What you need to do
Please read the records below and return each line holding the string "TRUE".

Page images and extracted text:
%%

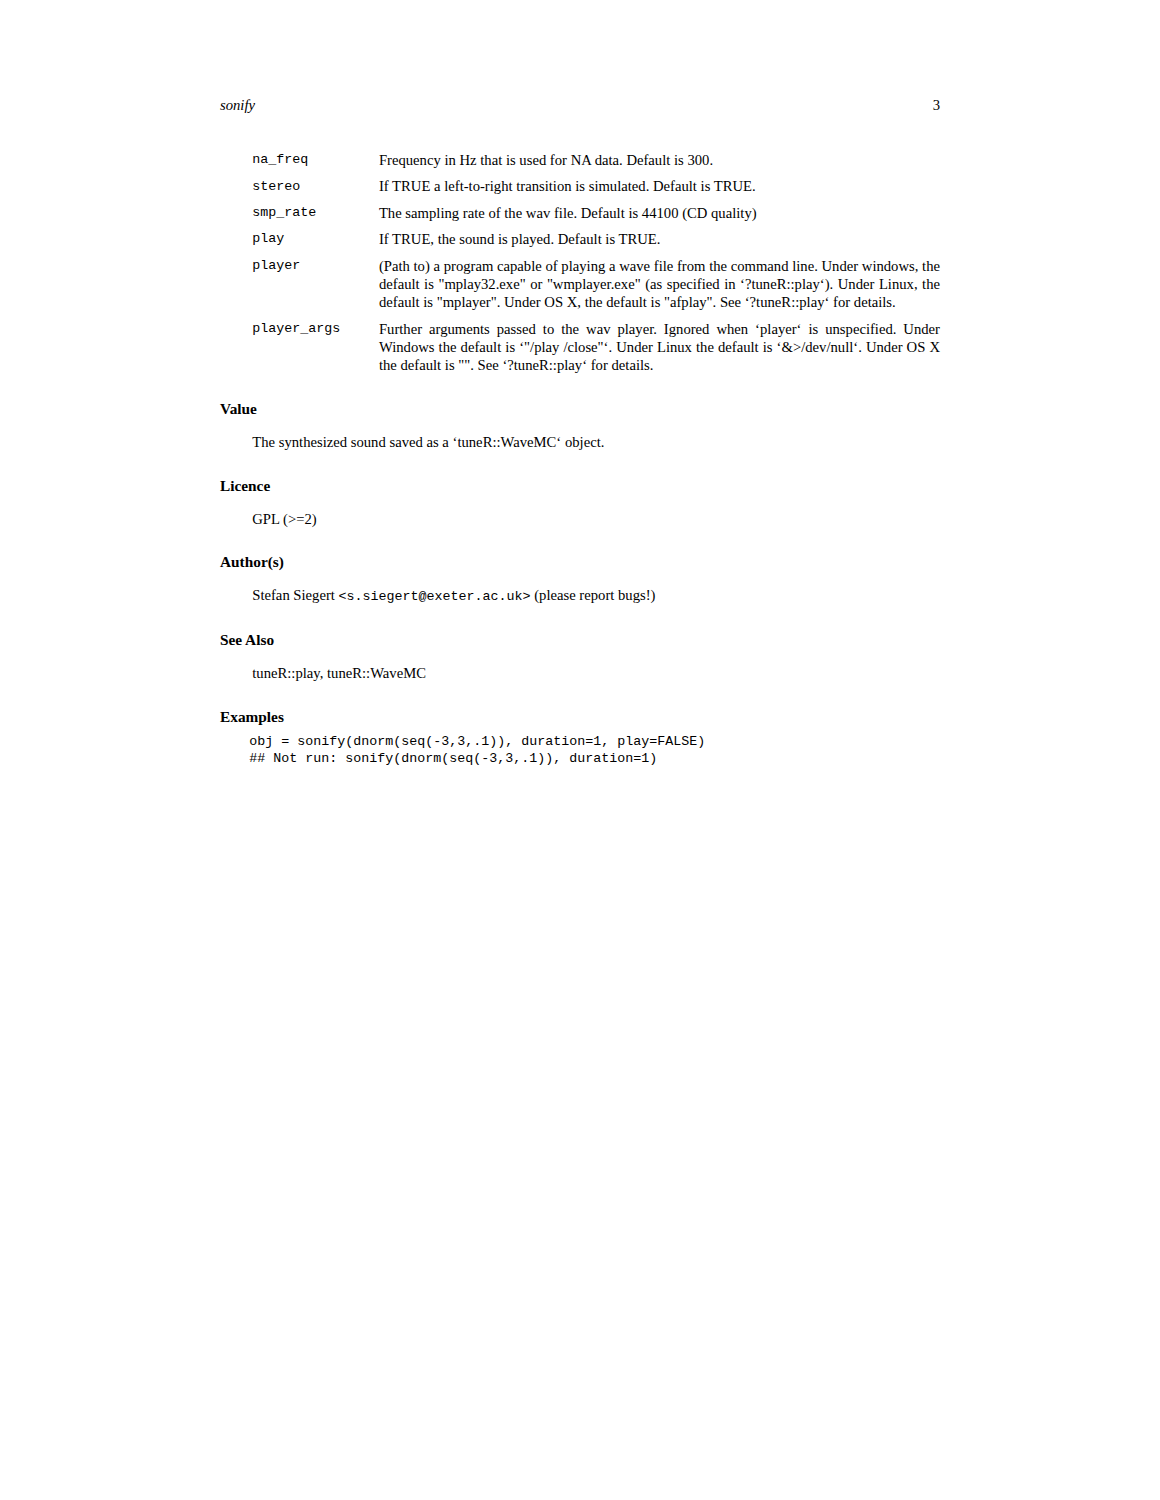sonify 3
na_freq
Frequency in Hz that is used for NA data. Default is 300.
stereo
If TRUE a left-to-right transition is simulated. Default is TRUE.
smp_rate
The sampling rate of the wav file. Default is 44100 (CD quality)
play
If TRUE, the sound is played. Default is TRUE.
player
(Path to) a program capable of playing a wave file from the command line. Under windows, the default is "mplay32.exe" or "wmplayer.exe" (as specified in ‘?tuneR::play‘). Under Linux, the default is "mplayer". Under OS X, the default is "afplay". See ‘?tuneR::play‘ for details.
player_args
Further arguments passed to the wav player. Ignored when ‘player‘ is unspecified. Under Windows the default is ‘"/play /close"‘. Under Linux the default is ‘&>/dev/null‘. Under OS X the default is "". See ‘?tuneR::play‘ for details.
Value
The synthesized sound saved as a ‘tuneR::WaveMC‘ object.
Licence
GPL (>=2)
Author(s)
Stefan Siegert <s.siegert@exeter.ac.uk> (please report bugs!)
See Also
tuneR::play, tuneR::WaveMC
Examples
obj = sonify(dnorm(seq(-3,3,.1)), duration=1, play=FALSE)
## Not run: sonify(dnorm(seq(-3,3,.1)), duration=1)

%%
%%

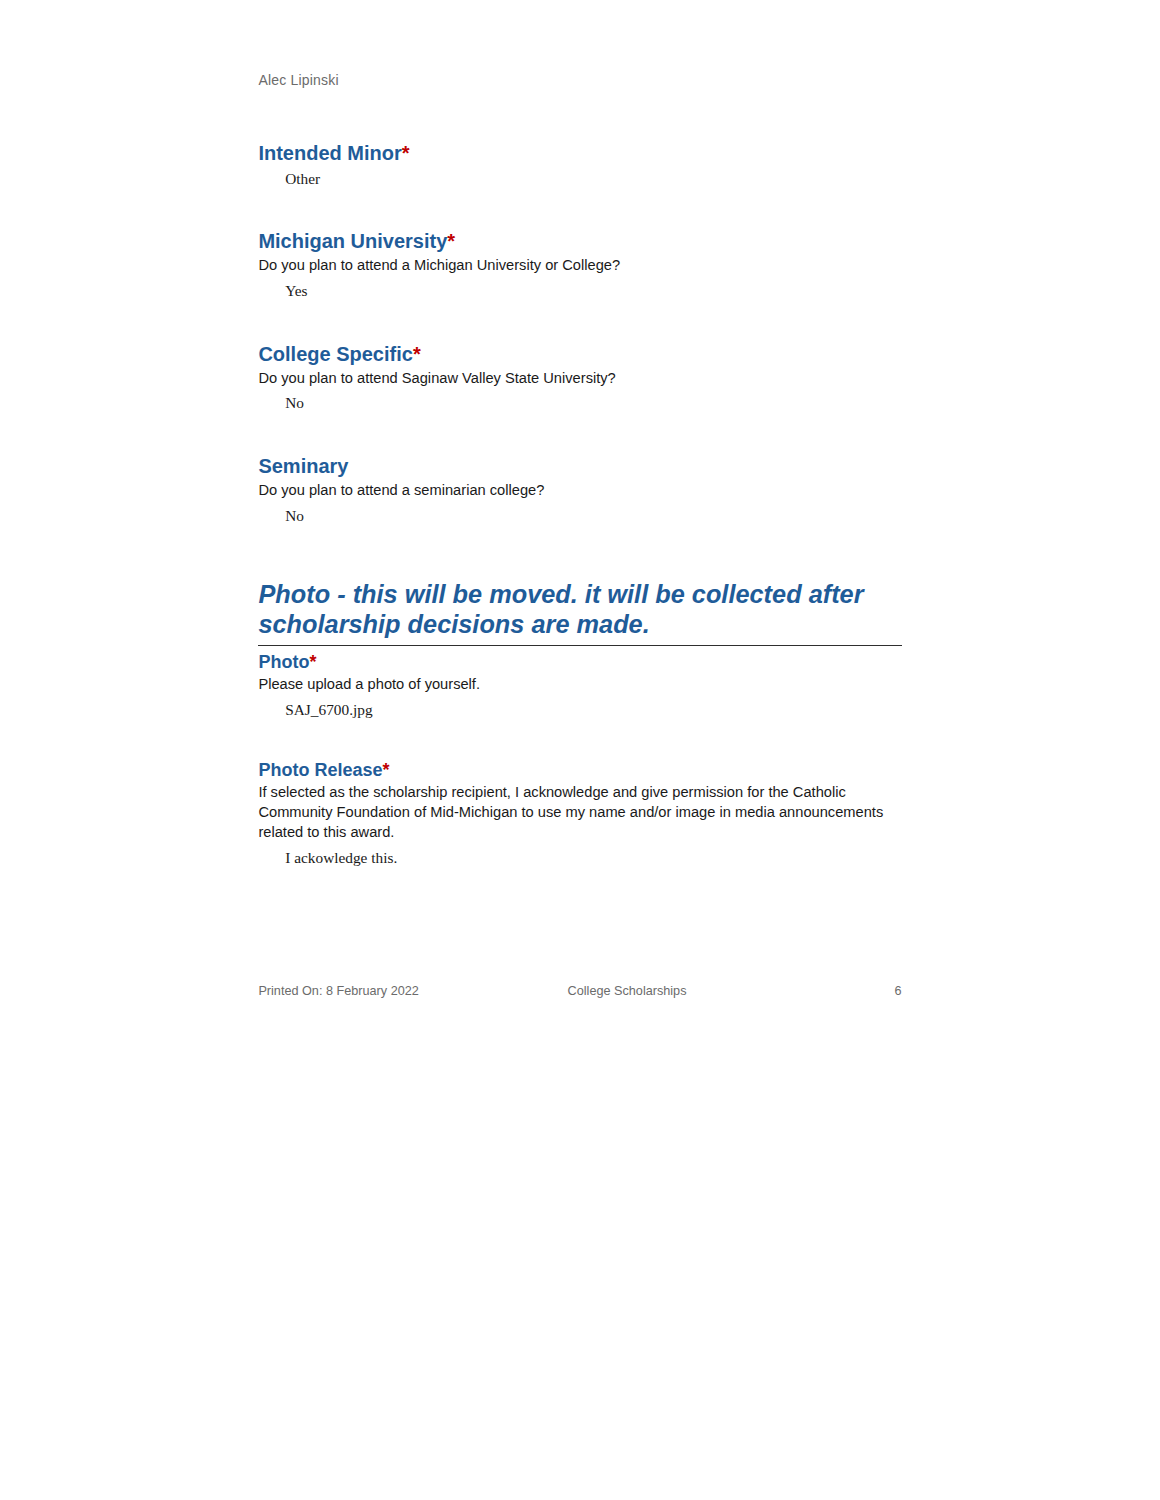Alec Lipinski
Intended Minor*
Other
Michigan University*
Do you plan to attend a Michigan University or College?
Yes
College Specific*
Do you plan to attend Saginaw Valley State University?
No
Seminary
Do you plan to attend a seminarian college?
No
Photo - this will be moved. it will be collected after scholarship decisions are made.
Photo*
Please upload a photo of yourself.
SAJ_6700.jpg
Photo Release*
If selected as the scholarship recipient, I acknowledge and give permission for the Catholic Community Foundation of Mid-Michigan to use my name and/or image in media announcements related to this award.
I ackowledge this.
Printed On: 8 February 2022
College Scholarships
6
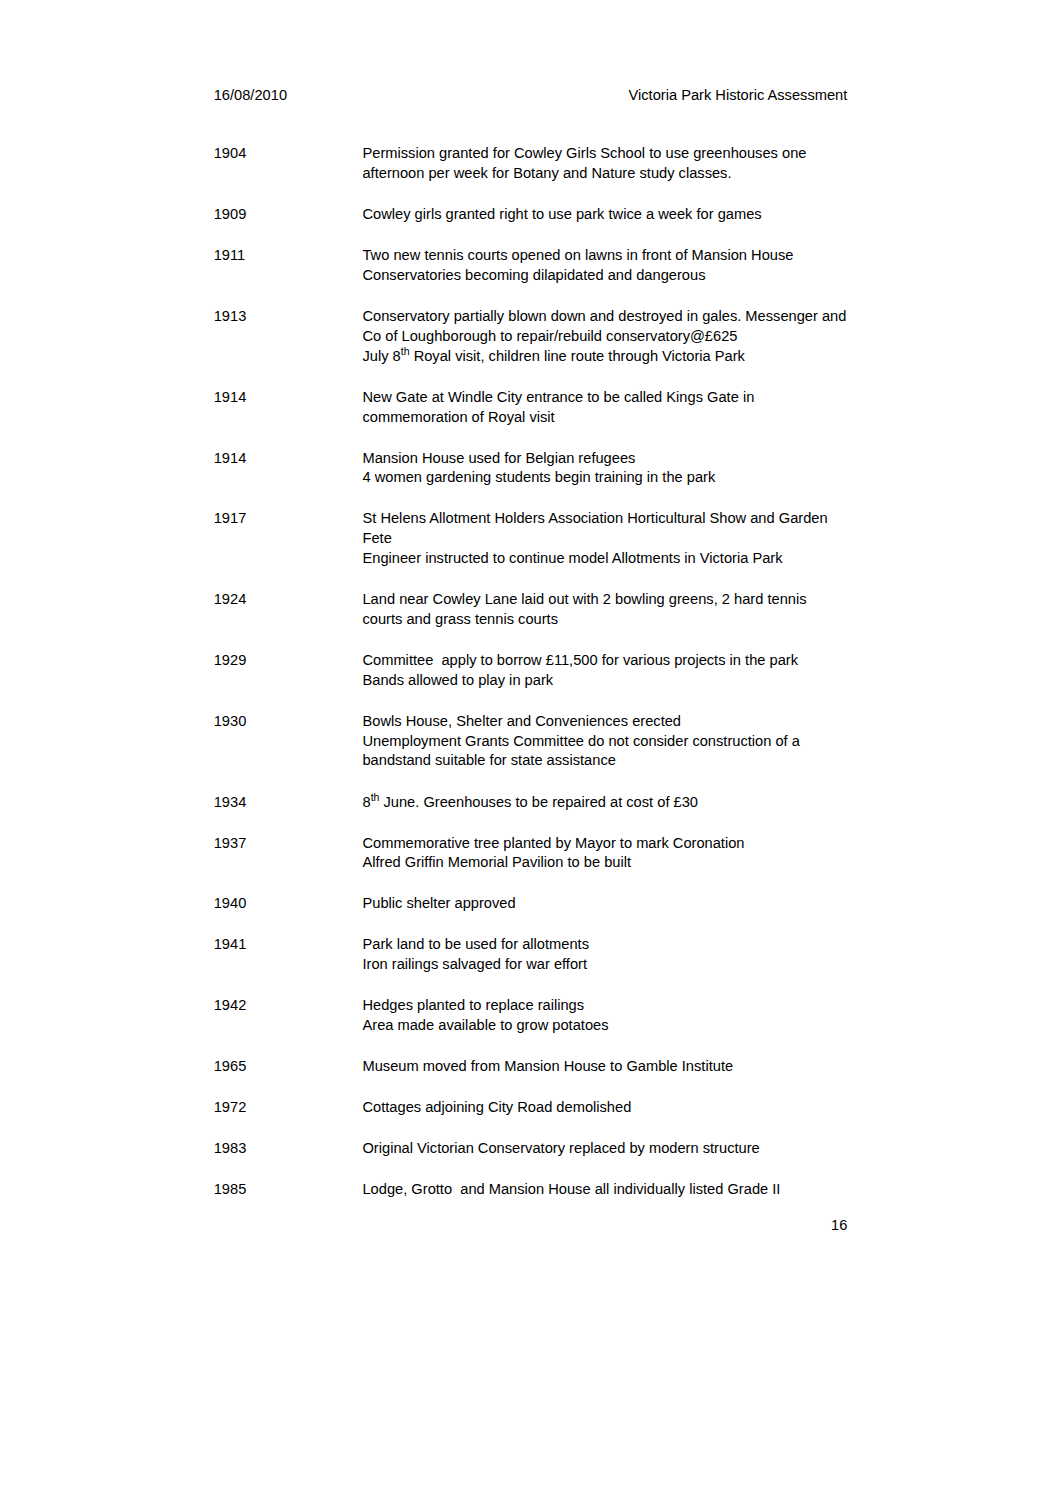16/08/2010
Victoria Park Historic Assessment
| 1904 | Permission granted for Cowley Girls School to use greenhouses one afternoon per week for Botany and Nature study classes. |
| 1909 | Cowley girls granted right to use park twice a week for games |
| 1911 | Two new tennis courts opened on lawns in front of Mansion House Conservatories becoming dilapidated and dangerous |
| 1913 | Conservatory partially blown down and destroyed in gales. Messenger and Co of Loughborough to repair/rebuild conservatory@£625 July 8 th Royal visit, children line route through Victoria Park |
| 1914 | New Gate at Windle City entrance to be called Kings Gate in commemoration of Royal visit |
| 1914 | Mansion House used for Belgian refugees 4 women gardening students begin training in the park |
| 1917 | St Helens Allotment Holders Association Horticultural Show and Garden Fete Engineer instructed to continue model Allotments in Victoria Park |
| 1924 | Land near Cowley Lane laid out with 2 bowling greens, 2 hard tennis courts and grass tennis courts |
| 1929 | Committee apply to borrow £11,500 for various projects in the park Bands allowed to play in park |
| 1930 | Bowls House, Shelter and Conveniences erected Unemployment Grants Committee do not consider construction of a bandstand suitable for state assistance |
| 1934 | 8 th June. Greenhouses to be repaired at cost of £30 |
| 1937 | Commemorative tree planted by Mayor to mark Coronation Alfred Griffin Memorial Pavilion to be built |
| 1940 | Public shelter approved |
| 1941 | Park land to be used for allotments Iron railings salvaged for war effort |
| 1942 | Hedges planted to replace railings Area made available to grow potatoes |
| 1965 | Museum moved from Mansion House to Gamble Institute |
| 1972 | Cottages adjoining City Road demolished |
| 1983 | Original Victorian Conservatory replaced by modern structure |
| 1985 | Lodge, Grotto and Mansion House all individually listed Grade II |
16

%%

Answer to this problem
If TRUE a left-to-right transition is simulated. Default is TRUE.
If TRUE, the sound is played. Default is TRUE.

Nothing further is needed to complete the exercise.